Qubes os. Not a GNU/Linux OS. But a hypervisor that works with gnu/linux templates
Aaron Sullivan
Install linux mint cinnamon.
It just works. And is comfy.
Landon Morales
Manjaro or something arch based
Jordan Ortiz
Debian stable or this
Carter Perry
Fedora.
Ignore anyone who uses the word "comfy".
Nolan Wilson
Something is broken about the net installer, though. Adding the fusion libraries would make it download both i686 and x86_64 versions of the gstreamer components and would result in conflicts.
Christian Williams
He needs linux for mathlab and work stuff. Not for fixing xorg.conf over and over.
Just go this and just work.
Jonathan Young
You have to fix xorg conf on literally every distro if you have any nvidia/amd video hardware.
Justin Cooper
If you want work done, don't go for any meme distros. Ubuntu or Fedora or Debian is the way to go.
Colton Davis
don't fuck up and install ubuntu 16.04, ignore idiots telling otherwise, you'll be fine
Noah Cook
ZorinOS Lite
Dylan Reed
Ew,
Oliver Stewart
Debian in definitely the way to go. It just werks and Debian unstable is pretty stable but still has new software. That's what I'm posting from. GNOME + Dash to Panel extension btw.
Liam Myers
Antergos, like arch but without the autism. Debian is also not too bad, though it's packages are a little old.
Christopher Flores
debian gnu/turd
Camden Kelly
Debian, consider XFCE for a lightweight desktop environment.
Fedora + LXDE as an alternate.

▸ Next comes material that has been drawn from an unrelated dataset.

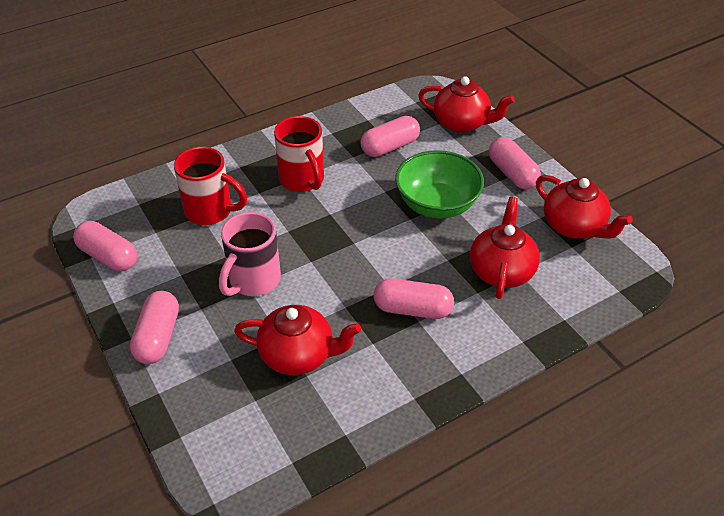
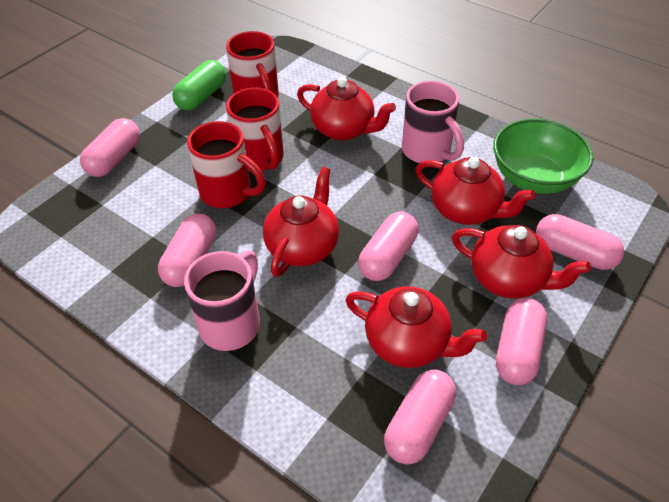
green capsule: none = 0 -> [172,60,226,111] = 1
pink capsule: [73,221,137,271] [130,291,179,364] [360,116,420,157] [374,278,454,319] [489,137,541,189] = 5 -> [80,118,140,177] [158,214,216,287] [358,211,418,281] [384,370,456,465] [496,298,547,385] [536,214,624,270] = 6
pink mug: [219,212,281,296] = 1 -> [184,250,260,351] [402,81,464,163] = 2
red mug: [174,147,247,225] [274,116,324,192] = 2 -> [187,121,266,208] [226,31,279,97] [226,88,284,171] = 3
red teapot: [234,305,361,375] [418,76,515,133] [470,197,540,299] [536,175,633,239] = 4 -> [263,167,339,277] [297,77,396,141] [345,286,487,368] [415,157,536,225] [452,225,591,299] = 5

No reason you can't have both until you decide what works for you.
Josiah Long
>If you are looking for a workhorse Linux distro for older computers, check out the antiX line in general and the MX-14 variety in particular. It also runs great on newer boxes.
Worth a read, there are several options discussed. The only downside I see is the 32-bit distros because they are designed specifically for archaic systems. But maybe there's a 64-bit available by now, and having a live USB stick of something like MX-14 could be a very handy tool in at least a dozen ways.
Austin Hill
PARABOLA
David Brown
Debian is great. Debian 9 just recently came out so it's not that old yet, but if OP finds himself needing newer packages at some point it's easy and painless to upgrade. Just edit /etc/apt/sources.list and start upgrading.